Insights into Australia's clinical trial activity

Monday, 15 January, 2018

Insights into Australia's clinical trial activity

A new report by the Australian New Zealand Clinical Trial Registry, housed in NHMRC Clinical Trials Centre at the University of Sydney, reveals favourable insights into clinical trials in Australia — an area that receives more than $1 billion of investment each year.

The report represents one of the most comprehensive assessments of clinical trial activity in Australia ever undertaken, according to the researchers. It draws on data from 10,549 Australian clinical trials registered between 2006 and 2015, highlighting important national trends in Australian clinical trial activity.

“Clinical trials are an essential part of an effective and efficient healthcare sector, and a vital strategy in ensuring better health for all Australians,” said Associate Professor Lisa Askie, director of Systematic Reviews and Health Technology Assessment at the NHMRC Clinical Trials Centre.

“They ensure that the best treatments, to both prevent and treat illness, are assessed rigorously before being implemented into routine care.

“As such, it is vital to ensure that the clinical trials we are doing in Australia meet the needs of our citizens, and that the clinical trials sector remains robust and competitive by international standards.”

The report found that a total of 5.2 million people have participated in Australian clinical trials registered from 2006 to 2015. Just under half (45%) of these trials had some kind of industry involvement, either as a funding source, primary sponsor, secondary sponsor or other collaborator.

Cancer has been the most frequently studied health issue in recent Australian clinical trials at 18%, followed by mental health (10%) and cardiovascular conditions (12%).
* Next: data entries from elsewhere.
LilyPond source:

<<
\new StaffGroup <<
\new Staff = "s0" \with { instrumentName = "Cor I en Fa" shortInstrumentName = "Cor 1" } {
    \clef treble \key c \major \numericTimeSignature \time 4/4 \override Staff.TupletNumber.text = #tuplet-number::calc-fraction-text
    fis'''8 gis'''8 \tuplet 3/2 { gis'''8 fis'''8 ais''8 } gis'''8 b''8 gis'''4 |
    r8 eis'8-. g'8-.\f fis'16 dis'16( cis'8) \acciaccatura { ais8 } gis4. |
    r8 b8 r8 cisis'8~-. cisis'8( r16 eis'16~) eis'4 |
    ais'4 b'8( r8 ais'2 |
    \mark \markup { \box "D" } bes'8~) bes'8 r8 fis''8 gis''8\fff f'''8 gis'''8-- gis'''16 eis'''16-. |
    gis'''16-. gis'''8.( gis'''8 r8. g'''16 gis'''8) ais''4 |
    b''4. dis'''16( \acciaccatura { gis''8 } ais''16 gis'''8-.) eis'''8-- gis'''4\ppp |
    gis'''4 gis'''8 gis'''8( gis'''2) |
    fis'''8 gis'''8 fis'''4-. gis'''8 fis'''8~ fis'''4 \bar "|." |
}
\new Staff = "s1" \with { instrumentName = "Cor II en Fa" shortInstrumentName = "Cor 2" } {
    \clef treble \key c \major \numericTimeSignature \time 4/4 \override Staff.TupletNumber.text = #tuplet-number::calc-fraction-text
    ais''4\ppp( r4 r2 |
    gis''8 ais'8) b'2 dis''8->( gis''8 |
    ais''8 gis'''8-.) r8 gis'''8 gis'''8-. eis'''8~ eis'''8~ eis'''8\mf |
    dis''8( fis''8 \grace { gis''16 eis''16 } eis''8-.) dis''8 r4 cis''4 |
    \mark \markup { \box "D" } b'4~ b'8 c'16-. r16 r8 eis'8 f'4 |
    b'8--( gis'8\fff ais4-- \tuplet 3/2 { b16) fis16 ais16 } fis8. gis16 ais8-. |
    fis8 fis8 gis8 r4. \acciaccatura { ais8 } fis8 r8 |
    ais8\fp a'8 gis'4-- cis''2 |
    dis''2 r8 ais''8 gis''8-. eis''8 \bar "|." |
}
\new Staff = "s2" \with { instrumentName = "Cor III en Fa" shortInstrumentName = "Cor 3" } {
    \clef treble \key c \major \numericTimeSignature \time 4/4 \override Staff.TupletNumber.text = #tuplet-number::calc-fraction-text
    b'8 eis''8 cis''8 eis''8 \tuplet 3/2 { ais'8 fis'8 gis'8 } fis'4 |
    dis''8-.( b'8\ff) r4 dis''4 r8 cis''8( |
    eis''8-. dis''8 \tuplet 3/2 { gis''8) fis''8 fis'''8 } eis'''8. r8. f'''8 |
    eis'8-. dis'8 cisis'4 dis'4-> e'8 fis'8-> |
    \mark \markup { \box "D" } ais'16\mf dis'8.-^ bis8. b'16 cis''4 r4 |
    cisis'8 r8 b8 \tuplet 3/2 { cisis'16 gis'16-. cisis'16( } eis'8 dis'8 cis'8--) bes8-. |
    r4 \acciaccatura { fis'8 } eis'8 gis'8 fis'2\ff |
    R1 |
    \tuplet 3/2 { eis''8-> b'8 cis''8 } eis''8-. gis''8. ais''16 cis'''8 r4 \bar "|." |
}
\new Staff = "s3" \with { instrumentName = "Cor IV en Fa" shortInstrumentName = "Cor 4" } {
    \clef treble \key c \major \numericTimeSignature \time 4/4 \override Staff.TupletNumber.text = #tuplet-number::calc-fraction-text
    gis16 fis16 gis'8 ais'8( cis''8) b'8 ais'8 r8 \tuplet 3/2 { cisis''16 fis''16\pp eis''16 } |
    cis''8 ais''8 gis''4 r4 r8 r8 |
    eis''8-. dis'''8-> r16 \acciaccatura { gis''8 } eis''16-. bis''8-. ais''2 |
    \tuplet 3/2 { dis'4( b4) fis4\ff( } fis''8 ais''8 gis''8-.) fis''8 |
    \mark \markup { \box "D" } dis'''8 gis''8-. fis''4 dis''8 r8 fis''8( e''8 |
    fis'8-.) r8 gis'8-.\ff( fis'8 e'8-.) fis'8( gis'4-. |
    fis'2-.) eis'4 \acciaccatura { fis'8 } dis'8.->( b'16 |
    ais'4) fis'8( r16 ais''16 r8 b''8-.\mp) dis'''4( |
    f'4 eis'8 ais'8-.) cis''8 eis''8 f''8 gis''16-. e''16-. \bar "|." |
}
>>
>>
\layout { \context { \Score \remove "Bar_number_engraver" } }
Trial activity in mental health has grown particularly steadily since 2006, and trials registered each year in this area have outnumbered trials for all other health conditions, except cancer, since 2010.

Measured against the relative ‘burden of disease’ represented by the top National Health Priority Area conditions, cardiovascular disease has seen fewer trials than would be expected but significantly more participants. For mental health, the number of trials is close to what would be expected, but the total number of trial participants is lower. Meanwhile, some areas of high disease burden, such as dementia and obesity, remain under-represented.

Clinical trials in Australia assess multiple types of interventions, including drug treatments (47%), surgery (4%), medical devices (10%), behavioural therapies (10%) and prevention strategies (11%). The range of activity includes large, multicentre, phase 3 trials likely to have an impact on clinical practice directly, as well as early-phase trials testing novel therapies or interventions that may become the new best treatments of tomorrow. Australia ranks towards the middle of comparable nations in terms of clinical trial activity on a per capita basis, above Canada and Ireland, for example, and below Sweden and New Zealand.

More than $1 billion is invested in Australian clinical trials each year by both government and industry — an investment that is said to represent great value for money. For example, a recent joint report by the Australian Clinical Trials Alliance and the Australian Commission on Safety and Quality in Health Care showed that in investigator-initiated trials conducted within trial networks, for every $1 invested there was a greater than $5 return on investment. Several other studies have demonstrated significant return on investment and improved health outcomes in systems with high clinical trial research participation.

“The information contained within this report will help consumers, clinicians, industry, universities and those in the healthcare sector to better prioritise, plan and perform clinical trials,” said Professor Askie.

“This will lead to innovation and efficiency, and will help improve the health of all Australians.”

Professor Askie suggested that prioritisation of trials in future “should be based on factors such as disease burden or gaps in health outcomes between different populations, and include those areas with the potential to have a greater impact and return on investment”.

“For example, clinical trials targeting interventions in the perinatal or early childhood period could be important in terms of lifetime benefits.”